The Very Mad Trip (ou ma balade au Canada) / 6

Une cinquantaine d'élèves du Lycée français de Toronto m'attendaient au tournant, et nous avons tenté ensemble de négocier le délicat virage de la communication. Après un exposé soigneusement confus et modérément jet-lagée du métier de traducteur, de ses risques, doutes, avantages, les questions se sont frayées un chemin, assez frontales et pertinentes — un garçon bâillait au premier rang tandis qu'au dernier deux blondes pouffaient, ce qui était presque encourageant. Vous écoutez quelle musique en traduisant? Quelle est votre traduction préférée? Vous laissez beaucoup d'erreurs dans vos traductions? Ça vieillit bien, une traduction ? Vous étiez bon en maths? Vous pourriez arrêter d'écrire? Etc. Les questions, même naïves, font souvent mouche. On se découvre sincère, même. Que retireront-ils de cet échange? Je leur fais confiance. Même au bâilleur et aux pouffeuses.
Après ça, la journée s'est déroulée à la vitesse d'un streetcar infatigable, et le soir a vu son lot de petits fours et de grands verres, où on a pu croiser des gens qui font tout pour que le livre voyage, une Australienne qui nous a expliqué que le climat chez elle était devenu fou, un Irlandais fabriqué à partir d'une armoire qui s'occupe d'un festival gallois et ne vous tape pas sur l'épaule pour vous éviter une épaule déboitée, une éditrice new-yorkaise répondant au nom inoubliable de Lexy Bloom, un écrivain anglais charmant du nom de Harry Whitehead ("like Colson, yeah, but different") et son épouse poète Anita, une femme chargé d'organiser des festivals littéraires en Chine ("they read a lot in China" — n'importe quel tirage avoisinant 10 000 ex au minimum…), des gens du Consulat qu'on a juste envie d'adopter tellement ils sont cool, sympas et dévoués (et même drôles). Et le passionnant Emmanuel Delloye, kaboulesque en diable.
On a aussi vérifié une fois de plus qu'arborer un t-shirt portant la phrase "I'm not Thomas Pynchon" vous fait gagner un temps considérable dans la prise de contact. Neat.

◇ ◇ ◇

Retapez à l'identique le passage du récit de voyage au Canada allant de « Une cinquantaine d'élèves » jusqu'à « et aux pouffeuses. » inclus.

Données fournies ▸
◇ ◇ ◇

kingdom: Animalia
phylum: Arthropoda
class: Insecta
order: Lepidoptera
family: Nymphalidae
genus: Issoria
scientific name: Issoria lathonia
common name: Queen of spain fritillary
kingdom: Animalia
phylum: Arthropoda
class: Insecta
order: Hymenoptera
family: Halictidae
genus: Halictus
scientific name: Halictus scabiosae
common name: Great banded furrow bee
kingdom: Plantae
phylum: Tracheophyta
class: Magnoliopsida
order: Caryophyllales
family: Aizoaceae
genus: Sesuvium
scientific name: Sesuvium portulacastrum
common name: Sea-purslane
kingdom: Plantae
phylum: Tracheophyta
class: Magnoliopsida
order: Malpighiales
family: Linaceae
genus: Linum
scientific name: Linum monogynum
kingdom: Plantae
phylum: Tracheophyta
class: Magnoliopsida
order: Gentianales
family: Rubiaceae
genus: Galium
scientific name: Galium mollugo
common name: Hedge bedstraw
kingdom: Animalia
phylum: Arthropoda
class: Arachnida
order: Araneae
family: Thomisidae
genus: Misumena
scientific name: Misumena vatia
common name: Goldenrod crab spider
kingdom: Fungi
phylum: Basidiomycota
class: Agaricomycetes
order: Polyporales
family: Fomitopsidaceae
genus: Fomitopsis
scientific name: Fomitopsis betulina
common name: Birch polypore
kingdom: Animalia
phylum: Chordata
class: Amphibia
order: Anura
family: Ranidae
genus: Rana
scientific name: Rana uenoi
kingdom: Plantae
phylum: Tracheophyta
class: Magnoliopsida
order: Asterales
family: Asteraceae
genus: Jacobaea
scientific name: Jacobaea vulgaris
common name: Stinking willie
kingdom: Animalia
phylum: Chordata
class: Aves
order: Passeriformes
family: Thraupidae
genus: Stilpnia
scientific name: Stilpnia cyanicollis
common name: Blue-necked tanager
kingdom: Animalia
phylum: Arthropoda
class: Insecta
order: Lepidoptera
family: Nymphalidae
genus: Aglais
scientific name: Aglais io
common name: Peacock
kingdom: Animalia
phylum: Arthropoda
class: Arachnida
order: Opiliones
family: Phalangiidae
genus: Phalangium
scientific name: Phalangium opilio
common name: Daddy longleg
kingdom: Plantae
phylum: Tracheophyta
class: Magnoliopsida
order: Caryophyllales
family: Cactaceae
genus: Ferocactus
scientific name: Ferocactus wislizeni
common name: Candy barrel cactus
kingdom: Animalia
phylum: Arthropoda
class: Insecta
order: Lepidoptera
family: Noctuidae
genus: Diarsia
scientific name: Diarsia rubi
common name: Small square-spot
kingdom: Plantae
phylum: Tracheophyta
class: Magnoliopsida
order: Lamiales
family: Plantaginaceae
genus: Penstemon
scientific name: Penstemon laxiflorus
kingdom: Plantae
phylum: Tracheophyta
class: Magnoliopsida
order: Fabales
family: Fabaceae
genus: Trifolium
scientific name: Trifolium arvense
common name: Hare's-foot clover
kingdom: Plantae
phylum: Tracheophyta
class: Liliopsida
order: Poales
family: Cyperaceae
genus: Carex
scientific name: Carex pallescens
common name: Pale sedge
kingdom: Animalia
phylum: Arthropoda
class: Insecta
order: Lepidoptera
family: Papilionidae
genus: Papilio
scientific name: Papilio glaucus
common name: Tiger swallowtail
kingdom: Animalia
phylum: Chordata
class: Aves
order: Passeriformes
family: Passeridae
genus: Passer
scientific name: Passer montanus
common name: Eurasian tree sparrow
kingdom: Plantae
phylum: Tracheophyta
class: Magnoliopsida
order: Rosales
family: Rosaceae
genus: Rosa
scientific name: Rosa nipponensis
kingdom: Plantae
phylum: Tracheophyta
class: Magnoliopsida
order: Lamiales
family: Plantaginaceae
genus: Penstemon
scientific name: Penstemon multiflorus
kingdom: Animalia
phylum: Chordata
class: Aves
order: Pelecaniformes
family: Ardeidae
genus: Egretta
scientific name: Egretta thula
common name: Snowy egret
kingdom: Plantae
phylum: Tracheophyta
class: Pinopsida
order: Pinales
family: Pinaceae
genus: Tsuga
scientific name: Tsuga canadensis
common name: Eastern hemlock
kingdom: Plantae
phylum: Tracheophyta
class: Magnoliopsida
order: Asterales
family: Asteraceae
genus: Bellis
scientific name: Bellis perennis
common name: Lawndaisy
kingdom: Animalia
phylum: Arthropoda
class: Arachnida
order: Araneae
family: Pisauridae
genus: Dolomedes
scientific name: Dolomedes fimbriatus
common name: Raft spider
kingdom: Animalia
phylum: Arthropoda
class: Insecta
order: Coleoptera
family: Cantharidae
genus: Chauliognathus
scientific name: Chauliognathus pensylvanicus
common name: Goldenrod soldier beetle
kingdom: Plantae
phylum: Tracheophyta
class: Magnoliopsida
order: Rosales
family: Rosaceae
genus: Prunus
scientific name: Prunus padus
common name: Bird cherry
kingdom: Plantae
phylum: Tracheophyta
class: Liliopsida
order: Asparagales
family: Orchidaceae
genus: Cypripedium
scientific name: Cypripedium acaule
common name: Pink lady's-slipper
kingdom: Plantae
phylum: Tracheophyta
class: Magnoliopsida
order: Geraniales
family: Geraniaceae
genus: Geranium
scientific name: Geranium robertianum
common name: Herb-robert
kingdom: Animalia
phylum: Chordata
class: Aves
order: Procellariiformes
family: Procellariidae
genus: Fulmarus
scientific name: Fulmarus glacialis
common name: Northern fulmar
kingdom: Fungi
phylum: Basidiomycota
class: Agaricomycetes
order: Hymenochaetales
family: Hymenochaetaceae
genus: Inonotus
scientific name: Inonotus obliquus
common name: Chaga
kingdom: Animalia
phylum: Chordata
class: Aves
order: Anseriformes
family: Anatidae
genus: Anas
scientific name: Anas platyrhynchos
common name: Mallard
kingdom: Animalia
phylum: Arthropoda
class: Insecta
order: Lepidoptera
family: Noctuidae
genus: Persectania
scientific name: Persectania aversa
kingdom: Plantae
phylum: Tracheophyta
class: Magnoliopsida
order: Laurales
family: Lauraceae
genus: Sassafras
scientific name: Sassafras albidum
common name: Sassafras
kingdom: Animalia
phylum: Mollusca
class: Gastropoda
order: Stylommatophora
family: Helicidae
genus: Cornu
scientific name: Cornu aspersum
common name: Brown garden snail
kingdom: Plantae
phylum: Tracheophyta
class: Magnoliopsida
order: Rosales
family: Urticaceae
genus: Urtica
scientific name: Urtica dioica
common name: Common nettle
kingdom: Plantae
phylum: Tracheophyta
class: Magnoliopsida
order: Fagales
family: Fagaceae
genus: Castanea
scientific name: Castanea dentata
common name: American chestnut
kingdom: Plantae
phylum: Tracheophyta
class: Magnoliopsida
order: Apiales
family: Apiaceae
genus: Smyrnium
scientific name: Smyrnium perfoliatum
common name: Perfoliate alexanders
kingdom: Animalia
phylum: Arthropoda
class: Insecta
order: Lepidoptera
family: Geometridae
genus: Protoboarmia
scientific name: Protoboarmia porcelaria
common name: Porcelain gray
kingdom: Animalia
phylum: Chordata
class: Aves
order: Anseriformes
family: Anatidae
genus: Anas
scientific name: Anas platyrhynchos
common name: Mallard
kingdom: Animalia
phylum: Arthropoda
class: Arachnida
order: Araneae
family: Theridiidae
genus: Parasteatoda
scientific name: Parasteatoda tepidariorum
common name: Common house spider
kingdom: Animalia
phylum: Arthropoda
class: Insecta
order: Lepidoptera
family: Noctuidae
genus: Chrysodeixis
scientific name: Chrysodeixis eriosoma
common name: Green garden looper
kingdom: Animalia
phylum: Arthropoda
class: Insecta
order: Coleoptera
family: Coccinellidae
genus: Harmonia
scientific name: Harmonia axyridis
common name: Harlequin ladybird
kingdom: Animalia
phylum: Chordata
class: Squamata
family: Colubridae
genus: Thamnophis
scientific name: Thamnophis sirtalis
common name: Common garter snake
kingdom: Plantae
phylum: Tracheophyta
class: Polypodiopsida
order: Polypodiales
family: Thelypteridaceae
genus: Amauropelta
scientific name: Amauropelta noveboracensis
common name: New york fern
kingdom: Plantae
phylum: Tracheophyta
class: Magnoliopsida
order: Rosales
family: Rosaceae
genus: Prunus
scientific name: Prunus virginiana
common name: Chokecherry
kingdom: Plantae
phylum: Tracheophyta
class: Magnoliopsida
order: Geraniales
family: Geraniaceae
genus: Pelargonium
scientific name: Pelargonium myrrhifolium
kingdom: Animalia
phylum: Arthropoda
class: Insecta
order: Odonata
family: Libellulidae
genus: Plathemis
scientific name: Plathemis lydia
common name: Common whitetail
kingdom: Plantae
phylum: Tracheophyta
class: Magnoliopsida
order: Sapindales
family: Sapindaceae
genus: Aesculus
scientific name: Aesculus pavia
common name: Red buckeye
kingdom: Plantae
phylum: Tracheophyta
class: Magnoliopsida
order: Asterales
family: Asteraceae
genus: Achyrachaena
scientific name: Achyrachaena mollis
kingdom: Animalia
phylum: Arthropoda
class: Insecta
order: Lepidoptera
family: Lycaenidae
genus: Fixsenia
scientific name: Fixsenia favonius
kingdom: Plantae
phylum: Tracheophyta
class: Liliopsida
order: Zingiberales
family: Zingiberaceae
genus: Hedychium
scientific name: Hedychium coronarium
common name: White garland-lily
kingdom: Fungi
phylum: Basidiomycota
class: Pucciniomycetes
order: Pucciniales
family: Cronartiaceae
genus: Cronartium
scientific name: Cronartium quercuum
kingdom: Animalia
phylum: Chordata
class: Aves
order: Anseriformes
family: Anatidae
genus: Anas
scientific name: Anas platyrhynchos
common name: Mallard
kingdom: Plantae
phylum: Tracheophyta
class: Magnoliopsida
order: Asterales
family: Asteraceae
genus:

◇ ◇ ◇

Corrigé ▸
Une cinquantaine d'élèves du Lycée français de Toronto m'attendaient au tournant, et nous avons tenté ensemble de négocier le délicat virage de la communication. Après un exposé soigneusement confus et modérément jet-lagée du métier de traducteur, de ses risques, doutes, avantages, les questions se sont frayées un chemin, assez frontales et pertinentes — un garçon bâillait au premier rang tandis qu'au dernier deux blondes pouffaient, ce qui était presque encourageant. Vous écoutez quelle musique en traduisant? Quelle est votre traduction préférée? Vous laissez beaucoup d'erreurs dans vos traductions? Ça vieillit bien, une traduction ? Vous étiez bon en maths? Vous pourriez arrêter d'écrire? Etc. Les questions, même naïves, font souvent mouche. On se découvre sincère, même. Que retireront-ils de cet échange? Je leur fais confiance. Même au bâilleur et aux pouffeuses.